List of tasks:
1. Summarize the article on refrigerator climate classes in two sentences.
2. From the article on refrigerator climate classes, list every climate class it names, giving each code with its descriptive name.
3. Answer these questions about the article on refrigerator climate classes:
(a) According to the opening paragraph, how is the temperature range printed on the label?
(b) What is the top room temperature for class ST, in Celsius and Fahrenheit?
(c) What three sources of heat in a kitchen does the final paragraph name?

Document extract:
——

A refrigerator is one of the few appliances that never gets a rest, and most of the time we never think about it. But a run of very hot days can expose a limit that is printed, in small letters, on a label most owners have never read: the temperature range the machine was actually built to handle.

The "climate class" on the label

Refrigerators and freezers are assigned a "climate class," a standard rating that tells you the range of room temperatures in which the appliance is designed to keep food at the right temperature. The common classes are broadly as follows: SN (extended temperate), rated for rooms of about 10 to 32 degrees Celsius (50–90°F); N (temperate), about 16 to 32°C; ST (subtropical), about 16 to 38°C (100°F); and T (tropical), about 16 to 43°C (109°F).

The number that matters during a heat wave is the top of that range. A fridge rated only to 32°C is not guaranteed to hold its internal temperature if the kitchen around it climbs past that — and kitchens, with ovens, sunlight and appliances all giving off heat, can get hotter than the outdoors. Many appliances sold in cooler climates carry the lower ratings, which is why an unusually hot spell can push them beyond what they were designed for.

——

(Stored data entries)
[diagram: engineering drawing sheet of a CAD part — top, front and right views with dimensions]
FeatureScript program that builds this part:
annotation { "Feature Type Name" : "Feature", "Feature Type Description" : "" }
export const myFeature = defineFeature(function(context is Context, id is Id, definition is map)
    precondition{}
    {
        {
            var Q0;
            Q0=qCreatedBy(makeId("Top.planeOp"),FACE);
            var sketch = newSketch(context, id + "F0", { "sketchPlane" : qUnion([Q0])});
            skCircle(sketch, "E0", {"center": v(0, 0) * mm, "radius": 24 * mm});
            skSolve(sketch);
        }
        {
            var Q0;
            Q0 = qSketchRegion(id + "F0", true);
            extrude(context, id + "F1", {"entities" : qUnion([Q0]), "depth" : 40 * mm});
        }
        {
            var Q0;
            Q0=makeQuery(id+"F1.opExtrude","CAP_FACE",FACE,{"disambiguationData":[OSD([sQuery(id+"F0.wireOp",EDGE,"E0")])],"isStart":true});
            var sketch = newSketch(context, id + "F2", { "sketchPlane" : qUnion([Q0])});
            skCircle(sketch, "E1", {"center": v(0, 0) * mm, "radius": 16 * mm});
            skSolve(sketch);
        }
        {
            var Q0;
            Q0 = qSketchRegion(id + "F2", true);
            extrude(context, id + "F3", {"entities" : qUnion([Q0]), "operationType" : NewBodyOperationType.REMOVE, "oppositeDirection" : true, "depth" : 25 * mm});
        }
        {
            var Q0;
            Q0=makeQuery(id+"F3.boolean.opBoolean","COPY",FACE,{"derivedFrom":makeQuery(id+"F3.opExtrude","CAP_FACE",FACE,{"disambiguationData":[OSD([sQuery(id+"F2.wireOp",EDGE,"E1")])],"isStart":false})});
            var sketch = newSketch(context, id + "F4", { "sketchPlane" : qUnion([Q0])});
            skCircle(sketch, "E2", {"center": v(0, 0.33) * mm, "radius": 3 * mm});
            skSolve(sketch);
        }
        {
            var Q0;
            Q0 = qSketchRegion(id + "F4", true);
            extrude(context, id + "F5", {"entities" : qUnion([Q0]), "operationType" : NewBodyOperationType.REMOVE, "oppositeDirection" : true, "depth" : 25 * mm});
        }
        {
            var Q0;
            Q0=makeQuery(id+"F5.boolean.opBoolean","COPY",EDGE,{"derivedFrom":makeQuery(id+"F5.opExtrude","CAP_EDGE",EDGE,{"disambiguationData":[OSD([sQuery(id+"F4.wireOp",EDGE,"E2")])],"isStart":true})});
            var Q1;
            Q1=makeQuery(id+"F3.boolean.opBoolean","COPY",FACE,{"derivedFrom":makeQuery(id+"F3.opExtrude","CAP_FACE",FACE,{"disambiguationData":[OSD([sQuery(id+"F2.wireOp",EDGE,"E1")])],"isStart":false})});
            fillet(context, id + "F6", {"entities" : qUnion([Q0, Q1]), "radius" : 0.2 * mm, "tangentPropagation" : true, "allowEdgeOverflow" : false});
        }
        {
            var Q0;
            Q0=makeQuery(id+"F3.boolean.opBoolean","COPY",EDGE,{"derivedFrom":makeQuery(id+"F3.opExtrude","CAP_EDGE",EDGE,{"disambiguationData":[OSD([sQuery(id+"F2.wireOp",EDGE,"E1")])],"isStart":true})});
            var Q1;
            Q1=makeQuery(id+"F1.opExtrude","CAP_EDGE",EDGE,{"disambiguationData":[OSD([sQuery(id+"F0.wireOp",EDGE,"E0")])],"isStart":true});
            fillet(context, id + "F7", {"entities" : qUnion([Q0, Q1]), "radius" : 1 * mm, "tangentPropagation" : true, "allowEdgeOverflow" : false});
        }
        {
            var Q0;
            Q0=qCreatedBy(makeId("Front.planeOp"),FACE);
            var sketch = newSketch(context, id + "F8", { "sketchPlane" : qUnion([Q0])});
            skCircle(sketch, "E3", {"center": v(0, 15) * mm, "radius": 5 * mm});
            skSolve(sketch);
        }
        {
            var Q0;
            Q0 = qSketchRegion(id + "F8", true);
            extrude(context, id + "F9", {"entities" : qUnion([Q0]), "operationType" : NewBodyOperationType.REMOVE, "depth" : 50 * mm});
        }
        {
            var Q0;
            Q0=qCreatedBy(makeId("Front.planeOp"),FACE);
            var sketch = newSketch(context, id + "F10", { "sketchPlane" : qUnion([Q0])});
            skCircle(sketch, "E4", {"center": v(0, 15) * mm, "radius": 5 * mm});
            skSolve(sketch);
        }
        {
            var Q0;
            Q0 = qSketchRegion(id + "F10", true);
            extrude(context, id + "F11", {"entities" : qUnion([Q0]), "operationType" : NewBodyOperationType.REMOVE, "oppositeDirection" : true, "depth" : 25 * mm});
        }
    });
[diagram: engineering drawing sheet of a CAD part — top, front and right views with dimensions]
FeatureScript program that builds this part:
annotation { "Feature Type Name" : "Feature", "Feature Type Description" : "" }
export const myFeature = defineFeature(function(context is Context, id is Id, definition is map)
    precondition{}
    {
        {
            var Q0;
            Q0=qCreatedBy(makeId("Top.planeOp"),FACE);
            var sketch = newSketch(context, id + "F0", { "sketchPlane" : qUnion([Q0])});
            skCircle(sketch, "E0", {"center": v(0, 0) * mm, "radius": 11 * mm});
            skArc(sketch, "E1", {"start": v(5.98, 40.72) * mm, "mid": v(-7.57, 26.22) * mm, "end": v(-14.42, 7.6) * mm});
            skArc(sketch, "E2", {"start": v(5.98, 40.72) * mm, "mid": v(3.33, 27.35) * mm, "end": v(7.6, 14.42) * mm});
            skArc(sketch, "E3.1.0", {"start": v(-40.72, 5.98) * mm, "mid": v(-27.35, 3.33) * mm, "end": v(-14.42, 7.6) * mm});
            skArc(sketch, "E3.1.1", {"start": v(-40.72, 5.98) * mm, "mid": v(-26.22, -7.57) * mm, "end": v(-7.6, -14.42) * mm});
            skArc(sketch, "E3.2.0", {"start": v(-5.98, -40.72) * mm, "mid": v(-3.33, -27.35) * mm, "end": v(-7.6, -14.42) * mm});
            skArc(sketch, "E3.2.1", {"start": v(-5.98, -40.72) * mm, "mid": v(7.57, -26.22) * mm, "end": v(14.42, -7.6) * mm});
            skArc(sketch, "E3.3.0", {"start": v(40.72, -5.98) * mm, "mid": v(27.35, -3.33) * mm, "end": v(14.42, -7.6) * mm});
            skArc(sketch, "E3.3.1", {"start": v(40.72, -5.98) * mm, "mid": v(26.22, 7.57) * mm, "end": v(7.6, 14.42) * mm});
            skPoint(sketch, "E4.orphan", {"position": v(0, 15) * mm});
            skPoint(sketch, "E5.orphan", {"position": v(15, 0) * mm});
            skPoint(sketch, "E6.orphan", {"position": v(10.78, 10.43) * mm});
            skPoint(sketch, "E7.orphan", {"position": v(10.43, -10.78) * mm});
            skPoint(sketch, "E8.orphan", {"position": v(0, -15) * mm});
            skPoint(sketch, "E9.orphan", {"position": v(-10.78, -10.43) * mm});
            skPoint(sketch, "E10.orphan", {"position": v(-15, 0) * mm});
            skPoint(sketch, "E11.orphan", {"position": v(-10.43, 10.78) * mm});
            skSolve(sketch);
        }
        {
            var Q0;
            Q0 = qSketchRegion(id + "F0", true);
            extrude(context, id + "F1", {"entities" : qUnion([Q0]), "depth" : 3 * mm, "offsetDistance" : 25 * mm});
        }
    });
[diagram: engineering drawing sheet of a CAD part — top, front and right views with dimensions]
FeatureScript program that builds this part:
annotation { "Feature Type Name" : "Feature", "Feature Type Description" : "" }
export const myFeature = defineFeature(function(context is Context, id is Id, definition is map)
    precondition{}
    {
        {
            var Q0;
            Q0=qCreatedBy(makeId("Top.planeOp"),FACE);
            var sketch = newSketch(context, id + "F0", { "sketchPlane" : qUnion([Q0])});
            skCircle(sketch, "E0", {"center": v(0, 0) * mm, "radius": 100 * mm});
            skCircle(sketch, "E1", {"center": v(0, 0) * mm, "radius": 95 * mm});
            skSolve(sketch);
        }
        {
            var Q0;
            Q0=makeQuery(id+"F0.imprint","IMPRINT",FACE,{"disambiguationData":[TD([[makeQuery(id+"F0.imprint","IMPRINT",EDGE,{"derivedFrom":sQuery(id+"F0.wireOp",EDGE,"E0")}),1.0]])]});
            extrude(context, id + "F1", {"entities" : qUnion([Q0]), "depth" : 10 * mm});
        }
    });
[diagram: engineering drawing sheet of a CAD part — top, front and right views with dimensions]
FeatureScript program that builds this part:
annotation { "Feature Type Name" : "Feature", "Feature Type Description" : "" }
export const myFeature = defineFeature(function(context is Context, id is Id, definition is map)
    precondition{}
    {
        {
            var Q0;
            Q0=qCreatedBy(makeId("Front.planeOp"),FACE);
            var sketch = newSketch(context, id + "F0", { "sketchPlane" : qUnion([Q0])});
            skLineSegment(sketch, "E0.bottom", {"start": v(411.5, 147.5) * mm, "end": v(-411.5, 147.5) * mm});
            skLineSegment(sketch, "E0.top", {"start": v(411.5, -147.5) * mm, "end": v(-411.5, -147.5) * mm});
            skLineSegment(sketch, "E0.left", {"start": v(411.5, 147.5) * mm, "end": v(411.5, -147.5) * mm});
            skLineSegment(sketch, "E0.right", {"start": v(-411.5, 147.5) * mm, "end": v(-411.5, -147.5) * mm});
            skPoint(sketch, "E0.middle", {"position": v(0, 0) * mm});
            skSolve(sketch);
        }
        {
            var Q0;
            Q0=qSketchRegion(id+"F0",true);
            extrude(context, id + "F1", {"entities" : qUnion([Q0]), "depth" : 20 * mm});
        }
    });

——

Answers provided:
1. Refrigerators and freezers are assigned a climate class, a standard rating on the label that gives the range of room temperatures in which the appliance is designed to keep food at the right temperature. During a heat wave the top of that range is what matters: a fridge rated only to 32°C is not guaranteed to hold its internal temperature in a hotter kitchen, and many appliances sold in cooler climates carry the lower ratings.

2.
- SN (extended temperate)
- N (temperate)
- ST (subtropical)
- T (tropical)

3.
(a) In small letters.
(b) About 38°C (100°F).
(c) Ovens, sunlight and appliances.